Tex Rubinowitz ist in der Defensive. Da hat er sich eingerichtet und ­einen neuen Roman geschrieben. Lass mich nicht allein mit ihr ist ein Spiegelgefecht mit dem Literaturbetrieb, eine narratologische Kopfgeburt und eine muntere Suada, die sich in permanenter Eigenanklage gegen jede mögliche Kritik immunisiert. Um als gute Lektüre durchzugehen, müsste sie aber noch ein kleines bisschen witziger sein.

Erzählerische Manöver aus dem Hinterhalt

An erzählerischen Manövern aus dem Hinterhalt mangelt es dem in Wien ­lebenden Cartoonisten, Schriftsteller und TV-Mastermind jedenfalls nicht: Als realer, fiktiver sowie impliziter Autor tritt Tex Rubinowitz auf und schnell wird klar, dass es sich dabei keinesfalls um dieselbe Person, vielmehr um zumindest drei, eher noch vier verschiedene handelt. Am Beginn steht die zermürbende Erkenntnis des Verlagslektors, dass er, Rubinowitz, einfach nichts Substanzielles zu erzählen habe. Am Ende ist diese Einsicht auch beim Leser angekommen. Dazwischen liegen 280 Seiten erklecklich unterhaltsamer Selbstpersiflage, wirrer Plot-Kon­struktion und die eine oder andere spaßige Episode.
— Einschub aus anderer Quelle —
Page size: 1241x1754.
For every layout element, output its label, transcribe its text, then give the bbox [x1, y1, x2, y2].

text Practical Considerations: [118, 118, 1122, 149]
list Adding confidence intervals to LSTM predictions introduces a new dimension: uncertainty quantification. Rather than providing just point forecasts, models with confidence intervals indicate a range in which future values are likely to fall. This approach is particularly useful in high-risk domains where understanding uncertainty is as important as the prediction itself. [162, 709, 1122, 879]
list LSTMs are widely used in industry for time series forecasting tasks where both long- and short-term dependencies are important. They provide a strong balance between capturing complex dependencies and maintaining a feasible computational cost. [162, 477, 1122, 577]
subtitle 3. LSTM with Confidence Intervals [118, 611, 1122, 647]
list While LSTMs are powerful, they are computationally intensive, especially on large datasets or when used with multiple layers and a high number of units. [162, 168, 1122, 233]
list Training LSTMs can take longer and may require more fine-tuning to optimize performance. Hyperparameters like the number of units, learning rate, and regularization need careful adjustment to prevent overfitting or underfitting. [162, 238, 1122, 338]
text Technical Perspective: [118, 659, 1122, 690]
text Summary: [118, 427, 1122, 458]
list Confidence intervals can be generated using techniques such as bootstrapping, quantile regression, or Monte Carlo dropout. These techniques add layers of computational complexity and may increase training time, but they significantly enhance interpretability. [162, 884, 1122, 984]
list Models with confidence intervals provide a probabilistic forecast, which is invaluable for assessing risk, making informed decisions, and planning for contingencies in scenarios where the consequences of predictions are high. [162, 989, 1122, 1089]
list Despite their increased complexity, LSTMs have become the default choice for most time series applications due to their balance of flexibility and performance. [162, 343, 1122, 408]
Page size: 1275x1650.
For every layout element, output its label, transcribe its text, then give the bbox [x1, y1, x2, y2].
Dabei gilt als Regel: Je näher wir an der außerfiktionalen Realität des Autors sind, desto spaßiger. Und wir sind oft ziemlich nahe dran, nur um immer wieder – ehrlich gesagt: viel zu oft – zu merken, dass die Autofiktion sich schon wieder eingeschlichen hat. Getarnt als Paranoia eines krisengebeutelten Erzählers, der das Leservertrauen schon zu gründlich verloren hat, um noch damit spielen zu können. „Das Genre, an dem du dich hier abstrampelst, heißt ‚Unzuverlässiges Erzählen‘. Das erfordert eine hohe erzählerische Kunstfertigkeit und großes psychologisches wie syntaktisches Wissen, aber du bringst das nicht, weil du immer mit dem eitlen Glöckchen klingeln musst (…).“

Selbstverliebte 
Vexierspiele

Auf den letzten Seiten des Buchs solche und andere treffende Selbstrezensionen zu lesen, ist kaum geeignet, den frustrierten Leser mit einem Roman zu versöhnen, der seitenweise damit wirbt, sich mit selbstverliebten Vexierspielen um eine funktionierende Geschichte zu drücken. Die Fragmente der Handlung lassen sich etwa so beschreiben: Weil Tex nicht weiß, was er zu erzählen hat und von seinen vergangenen literarischen Erfolgen nur öffentliche Missgunst und Plagiatsvorwürfe geblieben sind (die er freilich absichtlich konstruiert hat, um wenigstens irgendeine Aufmerksamkeit auf sich zu lenken), sucht er sich ein möglichst abstruses Thema: Ein Arbeitskollege, den er kaum kannte, sei im Kleiderschrank der Schauspielerin Anja Kruse gefunden worden und offenbar bei einer autoerotischen Praxis ums Leben gekommen.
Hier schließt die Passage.